I really don't know too much about last century's tennis. But at least in '90s, fastest surfaces had turned into acefests. And I think a reason to that was improved racquets. They enabled faster and more accurate serving. On the other hand, better racquets have obviously also helped in defence. If you are just able to hit the ball, you can control the shot better than previously. A common explanation for the extinction of S&V is that with modern racquets, it's easier to hit a good return and pass the guy on net.
If the racquets were worse, it would favour more skilled players. It would be more difficult for ballbashers to blow their opponents off the court. But it would be more difficult also for grinders, it would be difficult to return shots from defending position. And who would win? The creative shotmakers. For example, only the most skilled players would be able to serve so well that they would be able to come to net. The opponent could return the serve, but it would be difficult for him to pass the guy on net.
So, if they could go the former racquets, I think tennis would be more about skills. Fastest surfaces wouldn't anymore be acefests but S&V-fests. Clay would still favour good defending, but it would be easier to beat a defence-only player with skillful playing. I'd love if they could go to '80s racquets but I guess that would be too radical a move. It would be too difficult for players to adapt to that and big crowd wouldn't necessarily understand going backwards. But at least I wouldn't like the racquets to improve anymore, better racquets mean hitting requires less skill. And I don't think regulating racquets wouldn't be against the spirit of sport. For example, they regulate skis in Alpine skiing, and sometimes make regulation changes. Why couldn't tennis also regulate racquets more? Of course, racquet manufacturers wouldn't like that. Nowadays racquets are sold by their quality, spec racquets would be sold e.g. by their paintjob.
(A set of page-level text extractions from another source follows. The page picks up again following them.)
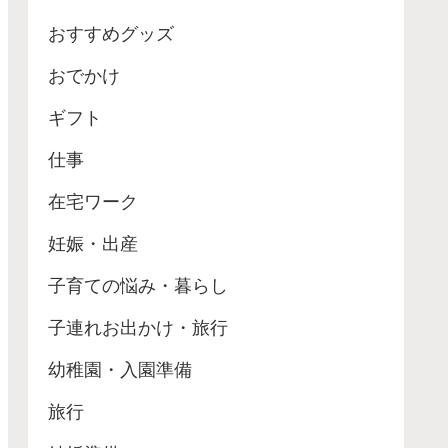
おすすめグッズ
おでかけ
ギフト
仕事
在宅ワーク
妊娠・出産
子育ての悩み・暮らし
子連れお出かけ・旅行
幼稚園・入園準備
旅行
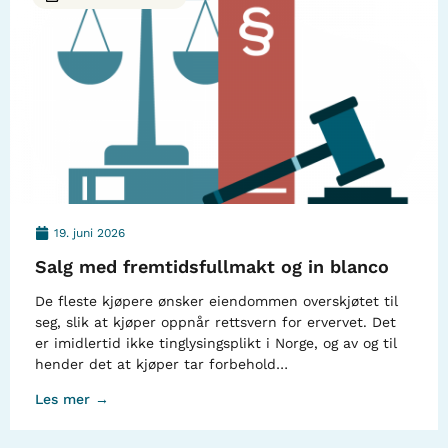
19. juni 2026
Salg med fremtidsfullmakt og in blanco
De fleste kjøpere ønsker eiendommen overskjøtet til
seg, slik at kjøper oppnår rettsvern for ervervet. Det
er imidlertid ikke tinglysingsplikt i Norge, og av og til
hender det at kjøper tar forbehold…
Les mer →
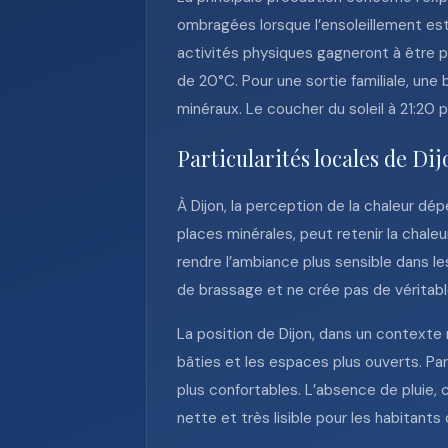
ombragées lorsque l’ensoleillement est 
activités physiques gagneront à être 
de 20°C. Pour une sortie familiale, une
minéraux. Le coucher du soleil à 21:20 
Particularités locales de Di
À Dijon, la perception de la chaleur d
places minérales, peut retenir la chal
rendre l’ambiance plus sensible dans le
de brassage et ne crée pas de véritable
La position de Dijon, dans un contexte
bâties et les espaces plus ouverts. Pa
plus confortables. L’absence de pluie,
nette et très lisible pour les habitants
I agree with practically everything you said there. But, that is not a strong enough reason to not let technology play its part. In any racquet sport(an argument could be made for any sport), with time the sport is going to be forced to evolve. As you said, better equipment facilitates better serving, better shot making, better defence etc. Better tennis, which is what everyone wants. Some of the hardcore tennis fans may want to see a technically better game and a more 'skillful' player(over defence and ball-bashing), but that is not what the average fan wants. The sport survives on the big crowd, not merely us hardcore fans. The average fan would not find the wooden racquet game very interesting. I don't really know anything about skiing, so I won't comment on that. But practically every sport evolves with time. The cricket bat, badminton/squash/table tennis racquet, football, etc. I would even go so far as to say that it would be foolish to not let technology take its due course.
The point you(and me for that matter) need to face is that the traditional definition of skill no longer holds. Good defence(a.k.a. grinding) is a skill now. Using the racquet technology to your advantage is a very important skill. If Nadal is able to use better strings to his advantage by generating more topspin than most players are used to, it is a skill which gives him an advantage over the others. It would be pointless to say that 'he couldn't do the same with a wooden racquet'.
If used in the right way, these better racquets actually expand the meaning of creative shot making. There are wider variety of shots possible now than with the wooden rackets.
While better racquets does mean hitting well requires lesser skill(in the traditional definition of skill), it does not mean the value of skill is lost. Most people would agree that Federer is a very 'skillful' player. From what I understand, the racquet he uses is of no where near the latest technology. So 'skill' is able to do well in todays game. In general, surely a more skillful player can outperform a less skillful player even today.